(Records drawn from a dataset)
________________________

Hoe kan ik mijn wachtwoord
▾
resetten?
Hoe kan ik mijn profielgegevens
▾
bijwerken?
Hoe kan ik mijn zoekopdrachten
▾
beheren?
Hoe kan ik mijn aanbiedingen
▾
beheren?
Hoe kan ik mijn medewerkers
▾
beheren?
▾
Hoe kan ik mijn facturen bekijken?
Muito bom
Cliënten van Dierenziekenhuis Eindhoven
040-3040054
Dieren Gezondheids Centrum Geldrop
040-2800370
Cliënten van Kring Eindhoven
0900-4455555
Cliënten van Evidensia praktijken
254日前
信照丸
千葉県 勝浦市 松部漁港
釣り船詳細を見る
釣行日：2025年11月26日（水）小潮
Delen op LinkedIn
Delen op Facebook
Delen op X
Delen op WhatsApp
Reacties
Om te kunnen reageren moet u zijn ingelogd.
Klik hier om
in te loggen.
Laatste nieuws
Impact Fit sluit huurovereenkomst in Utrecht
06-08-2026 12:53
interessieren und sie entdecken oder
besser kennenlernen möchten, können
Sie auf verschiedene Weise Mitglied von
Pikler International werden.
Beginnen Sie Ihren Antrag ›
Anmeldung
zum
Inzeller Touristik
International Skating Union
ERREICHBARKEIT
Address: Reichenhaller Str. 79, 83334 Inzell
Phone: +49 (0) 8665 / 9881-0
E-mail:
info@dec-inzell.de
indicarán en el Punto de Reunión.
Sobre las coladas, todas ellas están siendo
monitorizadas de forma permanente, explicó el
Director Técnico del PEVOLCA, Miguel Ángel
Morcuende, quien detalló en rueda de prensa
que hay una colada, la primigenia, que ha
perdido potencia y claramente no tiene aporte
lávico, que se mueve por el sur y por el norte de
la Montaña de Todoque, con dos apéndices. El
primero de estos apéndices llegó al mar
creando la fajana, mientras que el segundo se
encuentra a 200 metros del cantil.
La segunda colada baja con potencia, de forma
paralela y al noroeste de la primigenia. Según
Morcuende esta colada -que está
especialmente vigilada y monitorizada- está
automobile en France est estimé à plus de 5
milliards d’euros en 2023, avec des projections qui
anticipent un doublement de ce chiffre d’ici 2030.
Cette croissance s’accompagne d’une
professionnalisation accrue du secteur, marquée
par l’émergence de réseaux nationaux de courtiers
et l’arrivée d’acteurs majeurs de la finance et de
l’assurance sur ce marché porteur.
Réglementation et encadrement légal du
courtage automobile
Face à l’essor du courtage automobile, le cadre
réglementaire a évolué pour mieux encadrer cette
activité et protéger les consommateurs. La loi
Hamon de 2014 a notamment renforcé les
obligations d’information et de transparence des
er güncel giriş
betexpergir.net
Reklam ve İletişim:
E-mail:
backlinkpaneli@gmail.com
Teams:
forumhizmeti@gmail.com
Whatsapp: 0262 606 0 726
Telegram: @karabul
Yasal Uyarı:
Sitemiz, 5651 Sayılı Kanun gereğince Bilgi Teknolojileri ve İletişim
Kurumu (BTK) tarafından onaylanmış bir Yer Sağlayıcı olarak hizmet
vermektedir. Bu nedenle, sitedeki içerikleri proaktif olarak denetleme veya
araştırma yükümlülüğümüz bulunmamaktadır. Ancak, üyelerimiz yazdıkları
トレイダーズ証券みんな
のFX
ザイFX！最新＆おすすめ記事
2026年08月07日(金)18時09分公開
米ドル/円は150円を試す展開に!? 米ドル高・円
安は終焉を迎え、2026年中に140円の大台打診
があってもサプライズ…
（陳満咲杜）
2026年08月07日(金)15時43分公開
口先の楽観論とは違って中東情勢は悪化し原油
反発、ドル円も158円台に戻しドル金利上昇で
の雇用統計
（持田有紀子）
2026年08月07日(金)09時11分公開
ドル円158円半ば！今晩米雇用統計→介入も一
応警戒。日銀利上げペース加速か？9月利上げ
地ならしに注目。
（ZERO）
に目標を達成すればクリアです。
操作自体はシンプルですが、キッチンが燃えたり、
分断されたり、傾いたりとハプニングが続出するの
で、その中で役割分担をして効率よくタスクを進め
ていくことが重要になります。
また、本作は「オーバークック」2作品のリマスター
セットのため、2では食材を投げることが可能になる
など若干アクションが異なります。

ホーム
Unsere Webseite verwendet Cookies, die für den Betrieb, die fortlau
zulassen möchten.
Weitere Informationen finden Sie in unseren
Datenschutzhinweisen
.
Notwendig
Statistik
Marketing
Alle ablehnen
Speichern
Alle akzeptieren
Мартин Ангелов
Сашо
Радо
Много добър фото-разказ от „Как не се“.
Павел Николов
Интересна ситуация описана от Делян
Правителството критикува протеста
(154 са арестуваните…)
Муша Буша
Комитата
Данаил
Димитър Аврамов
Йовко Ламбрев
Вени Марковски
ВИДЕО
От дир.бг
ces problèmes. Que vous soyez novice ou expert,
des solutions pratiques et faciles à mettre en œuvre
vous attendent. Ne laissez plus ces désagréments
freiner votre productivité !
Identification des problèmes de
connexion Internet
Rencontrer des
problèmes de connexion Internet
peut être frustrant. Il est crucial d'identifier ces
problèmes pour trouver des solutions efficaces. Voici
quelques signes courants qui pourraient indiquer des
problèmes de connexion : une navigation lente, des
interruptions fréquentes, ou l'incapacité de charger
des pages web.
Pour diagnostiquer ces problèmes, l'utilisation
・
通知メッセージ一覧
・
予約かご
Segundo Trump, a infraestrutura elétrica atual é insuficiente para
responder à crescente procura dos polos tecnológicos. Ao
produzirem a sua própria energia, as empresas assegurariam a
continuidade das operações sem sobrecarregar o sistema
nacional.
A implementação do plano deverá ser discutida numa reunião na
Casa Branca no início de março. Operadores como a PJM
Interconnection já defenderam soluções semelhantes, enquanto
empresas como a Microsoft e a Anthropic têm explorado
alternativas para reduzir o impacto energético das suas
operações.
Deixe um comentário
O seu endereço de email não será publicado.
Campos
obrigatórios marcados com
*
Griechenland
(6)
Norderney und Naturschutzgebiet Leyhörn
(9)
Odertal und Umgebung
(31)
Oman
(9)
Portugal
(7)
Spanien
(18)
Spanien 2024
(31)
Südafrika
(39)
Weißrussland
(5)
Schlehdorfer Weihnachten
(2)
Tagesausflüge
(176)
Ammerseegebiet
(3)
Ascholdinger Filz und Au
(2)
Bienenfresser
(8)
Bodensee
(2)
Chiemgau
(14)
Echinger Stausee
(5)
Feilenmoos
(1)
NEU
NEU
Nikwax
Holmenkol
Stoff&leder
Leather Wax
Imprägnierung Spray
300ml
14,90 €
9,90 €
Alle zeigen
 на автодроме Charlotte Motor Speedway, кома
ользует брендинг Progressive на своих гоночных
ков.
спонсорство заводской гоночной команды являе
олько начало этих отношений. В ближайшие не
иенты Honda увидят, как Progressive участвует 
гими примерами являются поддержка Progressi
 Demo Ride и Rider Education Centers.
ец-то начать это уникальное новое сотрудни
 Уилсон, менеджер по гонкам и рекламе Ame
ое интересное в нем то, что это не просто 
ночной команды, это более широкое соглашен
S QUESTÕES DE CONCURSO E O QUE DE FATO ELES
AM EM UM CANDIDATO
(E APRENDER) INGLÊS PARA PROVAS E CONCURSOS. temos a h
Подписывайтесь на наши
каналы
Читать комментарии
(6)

________________________

» **EXERCISE**:
Every entry above must be reproduced word for word.

» **ANSWER TO THIS PROBLEM**:
Hoe kan ik mijn wachtwoord
▾
resetten?
Hoe kan ik mijn profielgegevens
▾
bijwerken?
Hoe kan ik mijn zoekopdrachten
▾
beheren?
Hoe kan ik mijn aanbiedingen
▾
beheren?
Hoe kan ik mijn medewerkers
▾
beheren?
▾
Hoe kan ik mijn facturen bekijken?
Muito bom
Cliënten van Dierenziekenhuis Eindhoven
040-3040054
Dieren Gezondheids Centrum Geldrop
040-2800370
Cliënten van Kring Eindhoven
0900-4455555
Cliënten van Evidensia praktijken
254日前
信照丸
千葉県 勝浦市 松部漁港
釣り船詳細を見る
釣行日：2025年11月26日（水）小潮
Delen op LinkedIn
Delen op Facebook
Delen op X
Delen op WhatsApp
Reacties
Om te kunnen reageren moet u zijn ingelogd.
Klik hier om
in te loggen.
Laatste nieuws
Impact Fit sluit huurovereenkomst in Utrecht
06-08-2026 12:53
interessieren und sie entdecken oder
besser kennenlernen möchten, können
Sie auf verschiedene Weise Mitglied von
Pikler International werden.
Beginnen Sie Ihren Antrag ›
Anmeldung
zum
Inzeller Touristik
International Skating Union
ERREICHBARKEIT
Address: Reichenhaller Str. 79, 83334 Inzell
Phone: +49 (0) 8665 / 9881-0
E-mail:
info@dec-inzell.de
indicarán en el Punto de Reunión.
Sobre las coladas, todas ellas están siendo
monitorizadas de forma permanente, explicó el
Director Técnico del PEVOLCA, Miguel Ángel
Morcuende, quien detalló en rueda de prensa
que hay una colada, la primigenia, que ha
perdido potencia y claramente no tiene aporte
lávico, que se mueve por el sur y por el norte de
la Montaña de Todoque, con dos apéndices. El
primero de estos apéndices llegó al mar
creando la fajana, mientras que el segundo se
encuentra a 200 metros del cantil.
La segunda colada baja con potencia, de forma
paralela y al noroeste de la primigenia. Según
Morcuende esta colada -que está
especialmente vigilada y monitorizada- está
automobile en France est estimé à plus de 5
milliards d’euros en 2023, avec des projections qui
anticipent un doublement de ce chiffre d’ici 2030.
Cette croissance s’accompagne d’une
professionnalisation accrue du secteur, marquée
par l’émergence de réseaux nationaux de courtiers
et l’arrivée d’acteurs majeurs de la finance et de
l’assurance sur ce marché porteur.
Réglementation et encadrement légal du
courtage automobile
Face à l’essor du courtage automobile, le cadre
réglementaire a évolué pour mieux encadrer cette
activité et protéger les consommateurs. La loi
Hamon de 2014 a notamment renforcé les
obligations d’information et de transparence des
er güncel giriş
betexpergir.net
Reklam ve İletişim:
E-mail:
backlinkpaneli@gmail.com
Teams:
forumhizmeti@gmail.com
Whatsapp: 0262 606 0 726
Telegram: @karabul
Yasal Uyarı:
Sitemiz, 5651 Sayılı Kanun gereğince Bilgi Teknolojileri ve İletişim
Kurumu (BTK) tarafından onaylanmış bir Yer Sağlayıcı olarak hizmet
vermektedir. Bu nedenle, sitedeki içerikleri proaktif olarak denetleme veya
araştırma yükümlülüğümüz bulunmamaktadır. Ancak, üyelerimiz yazdıkları
トレイダーズ証券みんな
のFX
ザイFX！最新＆おすすめ記事
2026年08月07日(金)18時09分公開
米ドル/円は150円を試す展開に!? 米ドル高・円
安は終焉を迎え、2026年中に140円の大台打診
があってもサプライズ…
（陳満咲杜）
2026年08月07日(金)15時43分公開
口先の楽観論とは違って中東情勢は悪化し原油
反発、ドル円も158円台に戻しドル金利上昇で
の雇用統計
（持田有紀子）
2026年08月07日(金)09時11分公開
ドル円158円半ば！今晩米雇用統計→介入も一
応警戒。日銀利上げペース加速か？9月利上げ
地ならしに注目。
（ZERO）
に目標を達成すればクリアです。
操作自体はシンプルですが、キッチンが燃えたり、
分断されたり、傾いたりとハプニングが続出するの
で、その中で役割分担をして効率よくタスクを進め
ていくことが重要になります。
また、本作は「オーバークック」2作品のリマスター
セットのため、2では食材を投げることが可能になる
など若干アクションが異なります。

ホーム
Unsere Webseite verwendet Cookies, die für den Betrieb, die fortlau
zulassen möchten.
Weitere Informationen finden Sie in unseren
Datenschutzhinweisen
.
Notwendig
Statistik
Marketing
Alle ablehnen
Speichern
Alle akzeptieren
Мартин Ангелов
Сашо
Радо
Много добър фото-разказ от „Как не се“.
Павел Николов
Интересна ситуация описана от Делян
Правителството критикува протеста
(154 са арестуваните…)
Муша Буша
Комитата
Данаил
Димитър Аврамов
Йовко Ламбрев
Вени Марковски
ВИДЕО
От дир.бг
ces problèmes. Que vous soyez novice ou expert,
des solutions pratiques et faciles à mettre en œuvre
vous attendent. Ne laissez plus ces désagréments
freiner votre productivité !
Identification des problèmes de
connexion Internet
Rencontrer des
problèmes de connexion Internet
peut être frustrant. Il est crucial d'identifier ces
problèmes pour trouver des solutions efficaces. Voici
quelques signes courants qui pourraient indiquer des
problèmes de connexion : une navigation lente, des
interruptions fréquentes, ou l'incapacité de charger
des pages web.
Pour diagnostiquer ces problèmes, l'utilisation
・
通知メッセージ一覧
・
予約かご
Segundo Trump, a infraestrutura elétrica atual é insuficiente para
responder à crescente procura dos polos tecnológicos. Ao
produzirem a sua própria energia, as empresas assegurariam a
continuidade das operações sem sobrecarregar o sistema
nacional.
A implementação do plano deverá ser discutida numa reunião na
Casa Branca no início de março. Operadores como a PJM
Interconnection já defenderam soluções semelhantes, enquanto
empresas como a Microsoft e a Anthropic têm explorado
alternativas para reduzir o impacto energético das suas
operações.
Deixe um comentário
O seu endereço de email não será publicado.
Campos
obrigatórios marcados com
*
Griechenland
(6)
Norderney und Naturschutzgebiet Leyhörn
(9)
Odertal und Umgebung
(31)
Oman
(9)
Portugal
(7)
Spanien
(18)
Spanien 2024
(31)
Südafrika
(39)
Weißrussland
(5)
Schlehdorfer Weihnachten
(2)
Tagesausflüge
(176)
Ammerseegebiet
(3)
Ascholdinger Filz und Au
(2)
Bienenfresser
(8)
Bodensee
(2)
Chiemgau
(14)
Echinger Stausee
(5)
Feilenmoos
(1)
NEU
NEU
Nikwax
Holmenkol
Stoff&leder
Leather Wax
Imprägnierung Spray
300ml
14,90 €
9,90 €
Alle zeigen
 на автодроме Charlotte Motor Speedway, кома
ользует брендинг Progressive на своих гоночных
ков.
спонсорство заводской гоночной команды являе
олько начало этих отношений. В ближайшие не
иенты Honda увидят, как Progressive участвует 
гими примерами являются поддержка Progressi
 Demo Ride и Rider Education Centers.
ец-то начать это уникальное новое сотрудни
 Уилсон, менеджер по гонкам и рекламе Ame
ое интересное в нем то, что это не просто 
ночной команды, это более широкое соглашен
S QUESTÕES DE CONCURSO E O QUE DE FATO ELES
AM EM UM CANDIDATO
(E APRENDER) INGLÊS PARA PROVAS E CONCURSOS. temos a h
Подписывайтесь на наши
каналы
Читать комментарии
(6)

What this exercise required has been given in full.